Recorded information

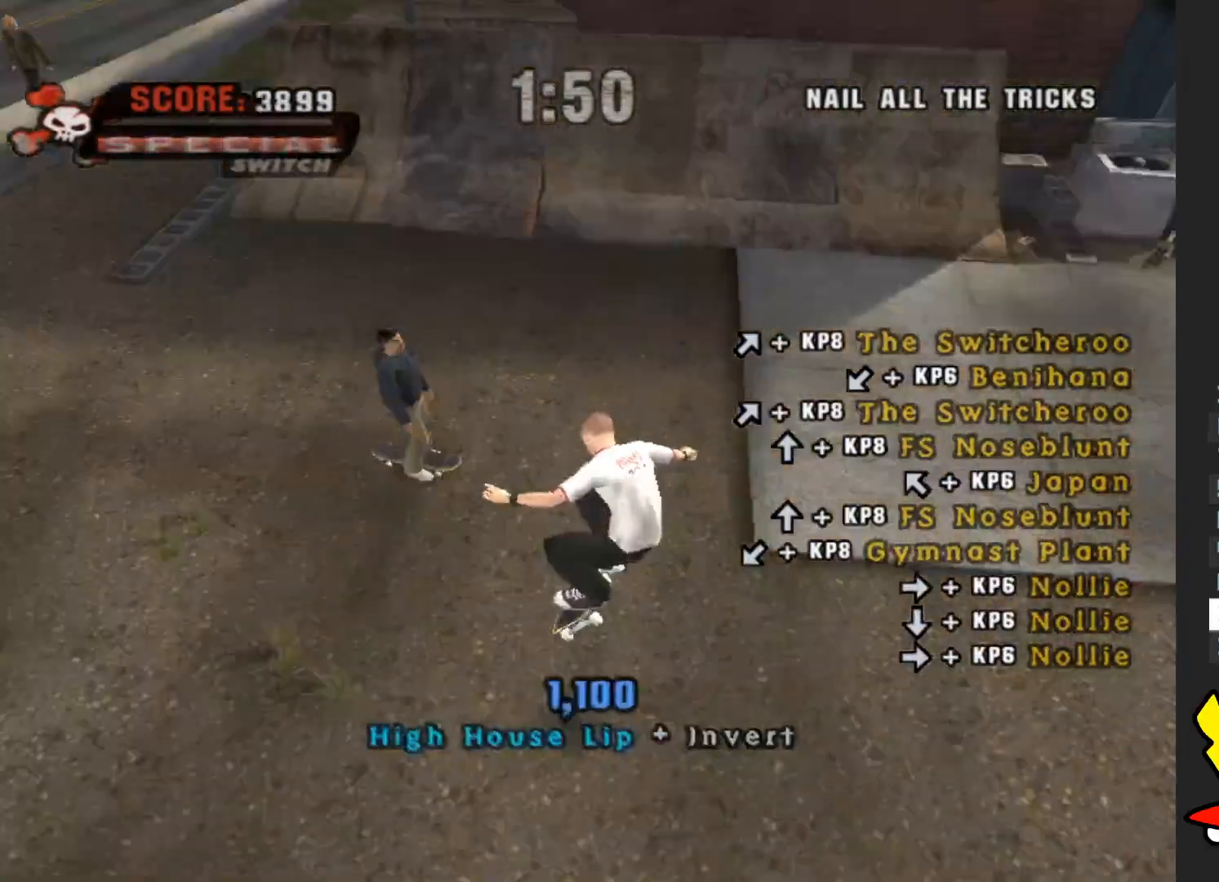
{"buttons": ["A"], "left_stick": "center", "right_stick": "center", "events": [[117, "A", "down"]]}
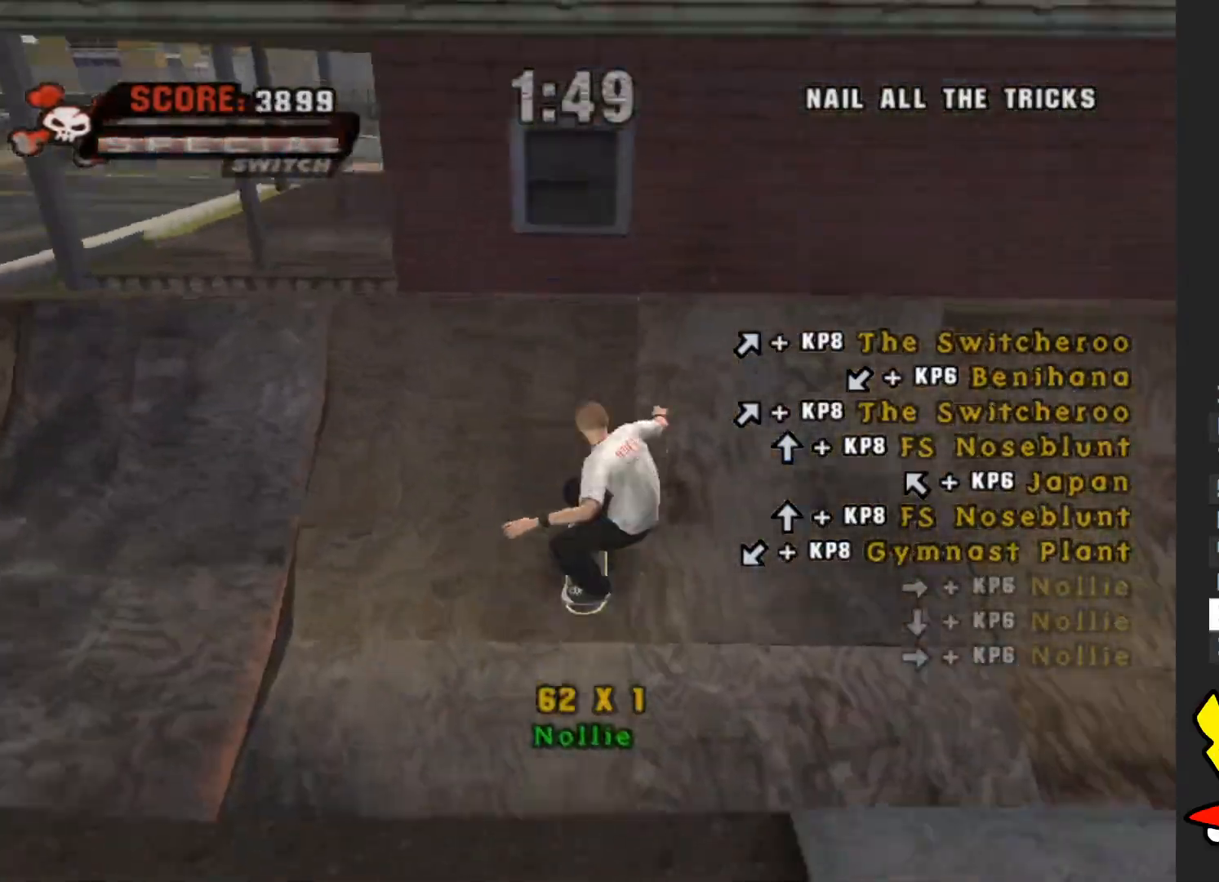
{"buttons": [], "left_stick": "center", "right_stick": "center", "events": [[183, "A", "up"], [333, "left_stick", "up-right"], [367, "Y", "down"], [433, "left_stick", "center"], [483, "Y", "up"]]}
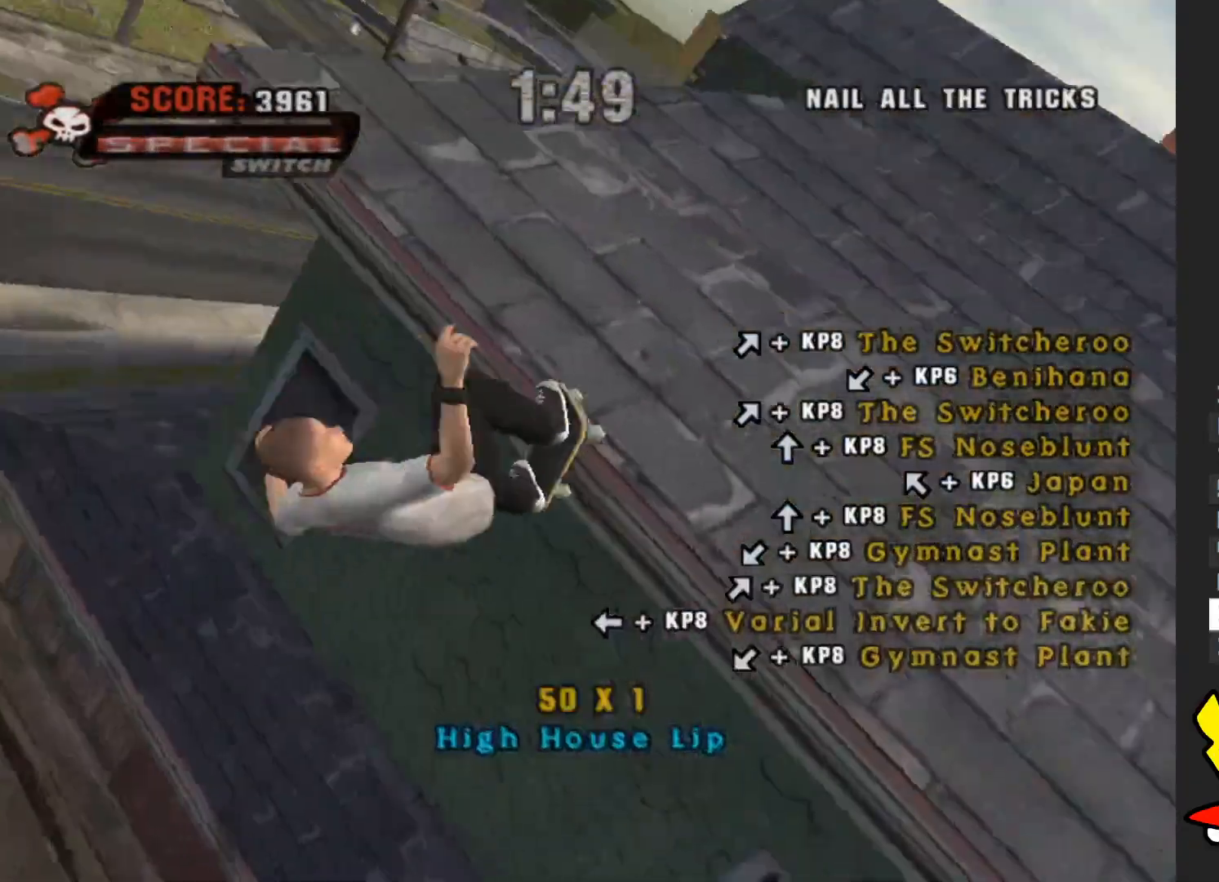
{"buttons": ["A"], "left_stick": "center", "right_stick": "center", "events": [[267, "A", "down"]]}
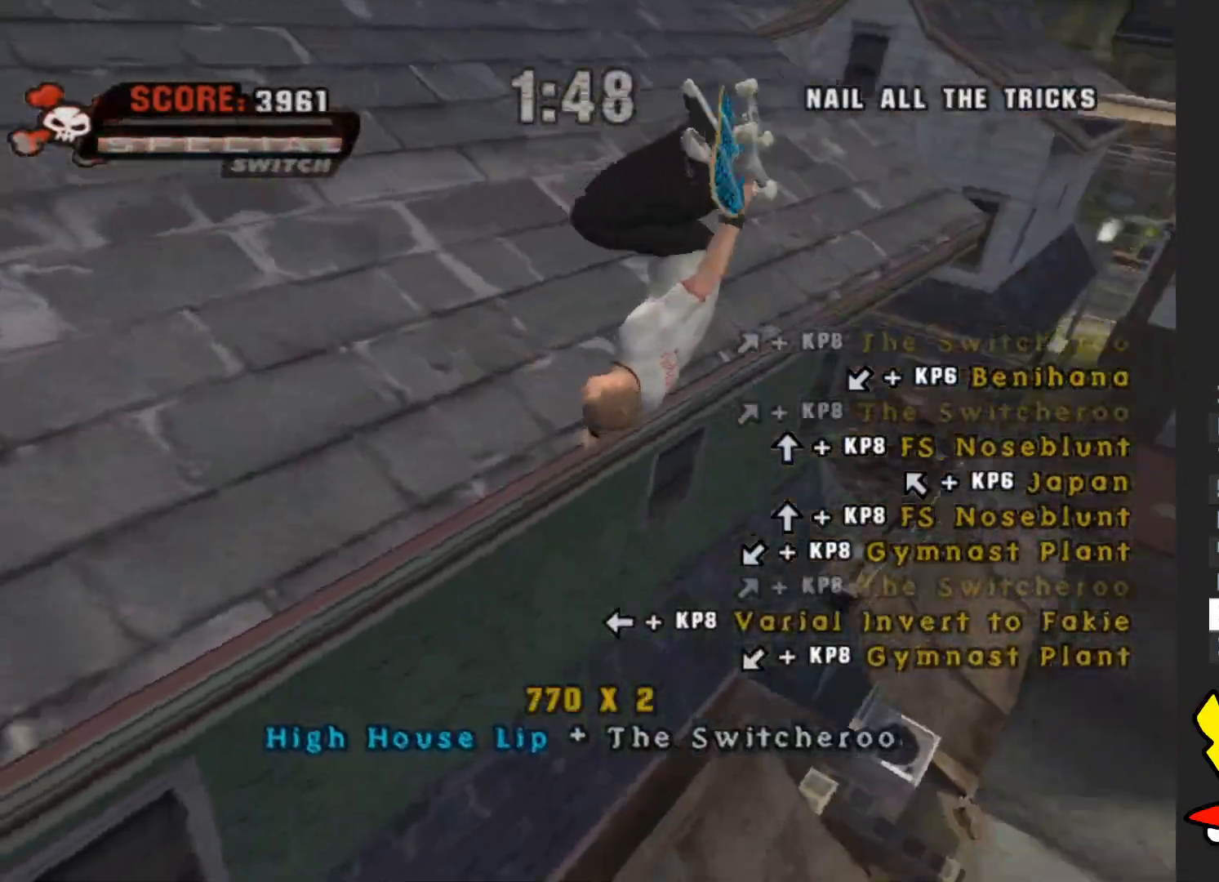
{"buttons": [], "left_stick": "center", "right_stick": "center", "events": [[50, "A", "up"]]}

Aim of the exercise
Reproduce the entire listing exactly, except for any pictures it contains.

Solution for this task
{"buttons": ["A"], "left_stick": "center", "right_stick": "center", "events": [[117, "A", "down"]]}
{"buttons": [], "left_stick": "center", "right_stick": "center", "events": [[183, "A", "up"], [333, "left_stick", "up-right"], [367, "Y", "down"], [433, "left_stick", "center"], [483, "Y", "up"]]}
{"buttons": ["A"], "left_stick": "center", "right_stick": "center", "events": [[267, "A", "down"]]}
{"buttons": [], "left_stick": "center", "right_stick": "center", "events": [[50, "A", "up"]]}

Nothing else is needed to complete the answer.